## WHAT IS NEEDED
Make a verbatim copy of the entries below; pictures stay out.

· · ·

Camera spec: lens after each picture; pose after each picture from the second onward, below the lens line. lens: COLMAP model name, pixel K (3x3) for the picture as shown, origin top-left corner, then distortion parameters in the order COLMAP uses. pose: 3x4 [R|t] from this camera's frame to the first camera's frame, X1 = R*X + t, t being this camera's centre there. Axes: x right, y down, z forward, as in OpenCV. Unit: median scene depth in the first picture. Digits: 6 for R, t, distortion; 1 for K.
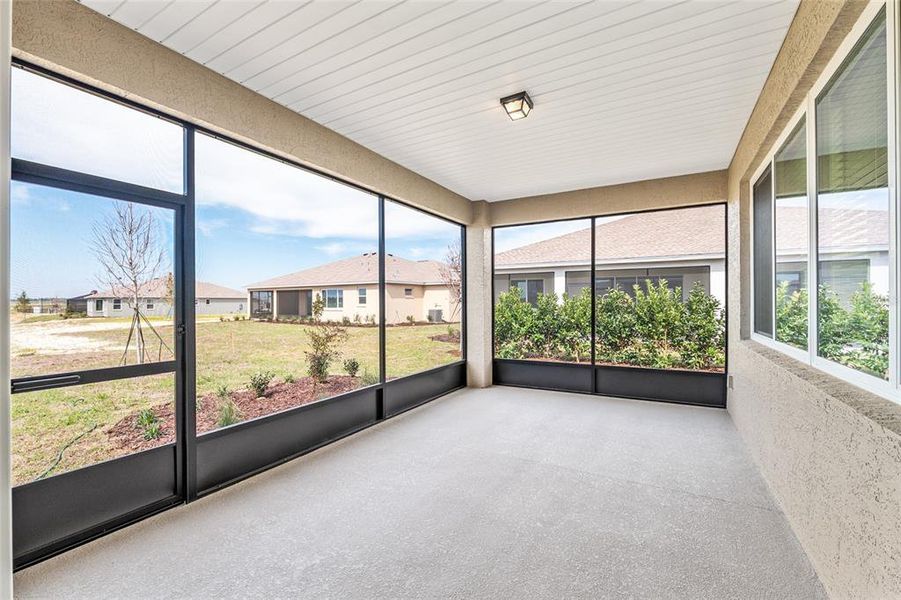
lens RADIAL K [[381.4, 0, 445.7], [0, 381.4, 301.3], [0, 0, 1]] dist [-0.004490, -0.000251]
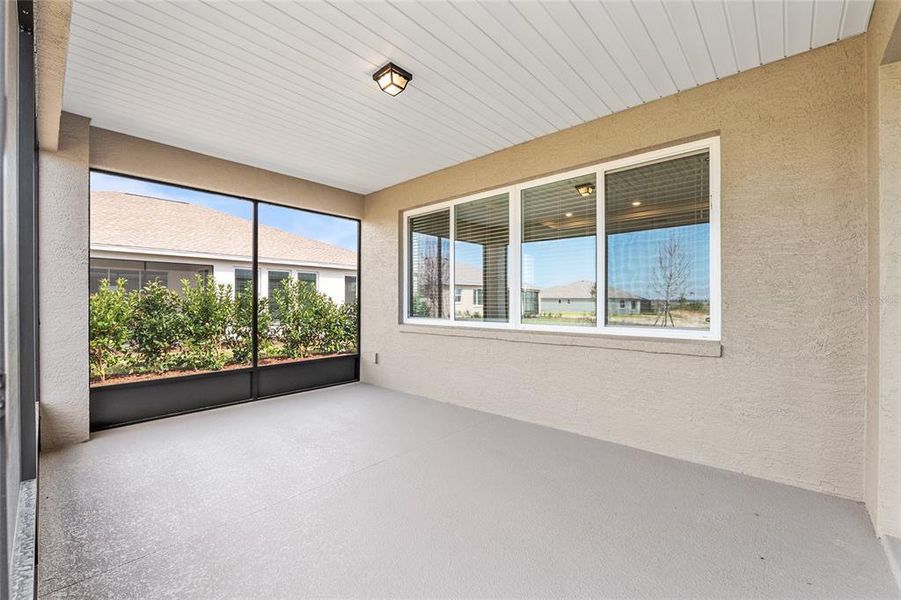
lens RADIAL K [[381.4, 0, 444.2], [0, 381.4, 301.1], [0, 0, 1]] dist [-0.004490, -0.000251]
pose [[0.210475, 0.008517, 0.977562, -0.383321], [-0.003213, 0.999963, -0.008021, 0.019094], [-0.977594, -0.001453, 0.210495, 0.380108]]
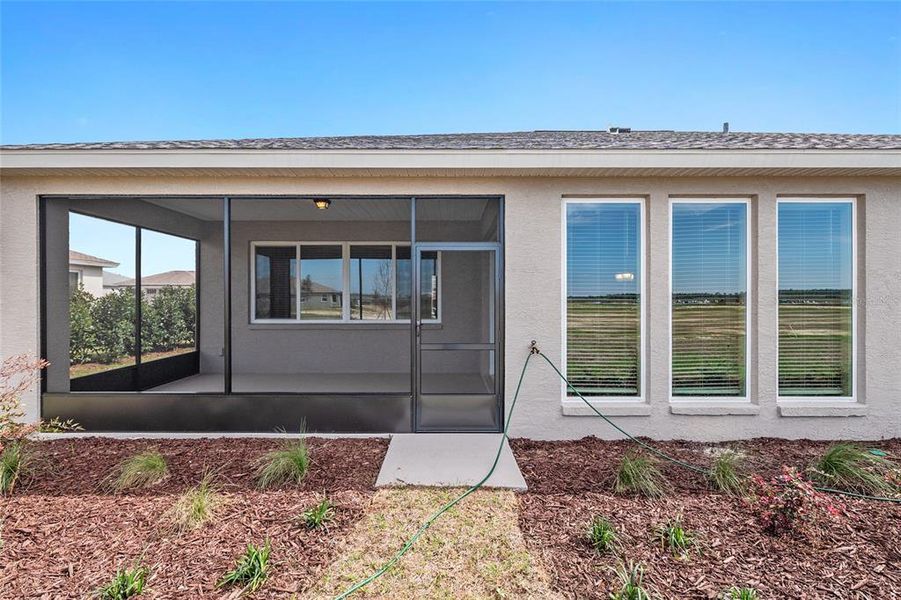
lens RADIAL K [[424.5, 0, 452.7], [0, 424.5, 297.5], [0, 0, 1]] dist [0.001733, 0.001554]
pose [[-0.510353, 0.002648, 0.859961, -0.510906], [-0.000070, 0.999995, -0.003121, 0.012564], [-0.859965, -0.001653, -0.510351, 0.463934]]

· · ·

## OUTPUT
Camera spec: lens after each picture; pose after each picture from the second onward, below the lens line. lens: COLMAP model name, pixel K (3x3) for the picture as shown, origin top-left corner, then distortion parameters in the order COLMAP uses. pose: 3x4 [R|t] from this camera's frame to the first camera's frame, X1 = R*X + t, t being this camera's centre there. Axes: x right, y down, z forward, as in OpenCV. Unit: median scene depth in the first picture. Digits: 6 for R, t, distortion; 1 for K.
lens RADIAL K [[381.4, 0, 445.7], [0, 381.4, 301.3], [0, 0, 1]] dist [-0.004490, -0.000251]
lens RADIAL K [[381.4, 0, 444.2], [0, 381.4, 301.1], [0, 0, 1]] dist [-0.004490, -0.000251]
pose [[0.210475, 0.008517, 0.977562, -0.383321], [-0.003213, 0.999963, -0.008021, 0.019094], [-0.977594, -0.001453, 0.210495, 0.380108]]
lens RADIAL K [[424.5, 0, 452.7], [0, 424.5, 297.5], [0, 0, 1]] dist [0.001733, 0.001554]
pose [[-0.510353, 0.002648, 0.859961, -0.510906], [-0.000070, 0.999995, -0.003121, 0.012564], [-0.859965, -0.001653, -0.510351, 0.463934]]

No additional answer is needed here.